● Work request
According to the passage on GSM and paper thickness, what is the approximate bulk factor for uncoated offset paper?

● Provided text
Segment Open

What is GSM and how does it relate to thickness?

GSM stands for grams per square metre. It measures how heavy a sheet is per unit area, not how thick it is. Two papers at 100 GSM can have different thicknesses if one is more densely compressed (calendered) or coated than the other. That said, GSM and thickness are correlated within each paper grade. The relationship is captured by a "bulk factor" specific to each paper type: for uncoated offset paper the bulk factor is roughly 1.20 microns per g/m2, meaning a 100 GSM uncoated sheet is approximately 120 microns (0.12 mm) thick. Gloss-coated paper is compressed more and has a lower bulk factor of around 0.82, so the same 100 GSM gloss sheet is only about 82 microns (0.082 mm). The GSM mode in this calculator uses these industry-average bulk factors to give an estimated thickness.

Pages per inch (PPI) for book and magazine binding

Book binders use pages per inch (PPI) to calculate the spine width of a bound book. PPI is simply 1 inch divided by the single-sheet thickness in inches. A typical 80 GSM uncoated text sheet at about 0.10 mm (4 pt) gives a PPI of roughly 250, meaning a 500-page book has a spine of about 2 inches. Heavier text papers lower the PPI and thicken the spine; lighter papers raise it and thin the spine. Publishers specify paper partly on PPI because spine width directly affects cover design and shelf presence.

Segment Closed

Entries excerpted from a collection:
Segment Open

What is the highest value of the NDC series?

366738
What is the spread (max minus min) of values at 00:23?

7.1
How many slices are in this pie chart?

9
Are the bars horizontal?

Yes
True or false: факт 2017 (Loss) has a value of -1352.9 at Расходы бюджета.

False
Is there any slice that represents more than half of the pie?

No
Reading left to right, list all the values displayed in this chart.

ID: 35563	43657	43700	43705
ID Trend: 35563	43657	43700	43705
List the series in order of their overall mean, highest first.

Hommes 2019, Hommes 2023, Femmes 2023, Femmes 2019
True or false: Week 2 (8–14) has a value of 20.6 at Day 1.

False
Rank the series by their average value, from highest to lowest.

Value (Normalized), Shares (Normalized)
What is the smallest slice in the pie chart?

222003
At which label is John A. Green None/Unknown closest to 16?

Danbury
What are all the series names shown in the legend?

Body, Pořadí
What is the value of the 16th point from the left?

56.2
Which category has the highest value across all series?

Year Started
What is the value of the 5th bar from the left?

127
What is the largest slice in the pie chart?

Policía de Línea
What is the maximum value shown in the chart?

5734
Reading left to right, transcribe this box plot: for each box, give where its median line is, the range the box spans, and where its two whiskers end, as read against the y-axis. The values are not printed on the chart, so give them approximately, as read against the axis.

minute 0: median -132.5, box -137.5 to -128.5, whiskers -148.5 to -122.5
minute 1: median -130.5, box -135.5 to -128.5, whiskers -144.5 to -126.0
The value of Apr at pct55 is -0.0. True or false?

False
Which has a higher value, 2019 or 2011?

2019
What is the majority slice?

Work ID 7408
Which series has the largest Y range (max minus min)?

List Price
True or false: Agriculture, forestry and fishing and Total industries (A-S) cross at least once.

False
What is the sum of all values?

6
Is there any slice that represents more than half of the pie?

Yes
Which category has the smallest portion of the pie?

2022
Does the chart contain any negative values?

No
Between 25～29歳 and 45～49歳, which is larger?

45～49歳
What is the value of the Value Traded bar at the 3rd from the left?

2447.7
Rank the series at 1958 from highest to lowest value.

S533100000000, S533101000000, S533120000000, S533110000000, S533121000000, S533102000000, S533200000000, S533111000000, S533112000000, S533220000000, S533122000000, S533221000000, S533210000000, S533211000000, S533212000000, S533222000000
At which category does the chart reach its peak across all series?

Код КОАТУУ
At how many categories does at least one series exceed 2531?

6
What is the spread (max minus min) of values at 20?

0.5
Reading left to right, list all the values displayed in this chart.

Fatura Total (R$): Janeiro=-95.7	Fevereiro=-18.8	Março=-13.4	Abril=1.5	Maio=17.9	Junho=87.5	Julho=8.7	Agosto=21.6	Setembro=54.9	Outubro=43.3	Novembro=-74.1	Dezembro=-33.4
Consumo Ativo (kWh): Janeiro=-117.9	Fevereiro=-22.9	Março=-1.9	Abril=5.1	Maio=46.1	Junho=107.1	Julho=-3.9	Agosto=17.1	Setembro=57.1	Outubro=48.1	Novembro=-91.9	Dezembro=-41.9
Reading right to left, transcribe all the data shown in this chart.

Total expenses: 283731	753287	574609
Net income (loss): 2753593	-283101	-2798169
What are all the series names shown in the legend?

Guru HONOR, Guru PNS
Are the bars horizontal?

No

Segment Closed

● Answer box
Roughly 1.20 microns per g/m2.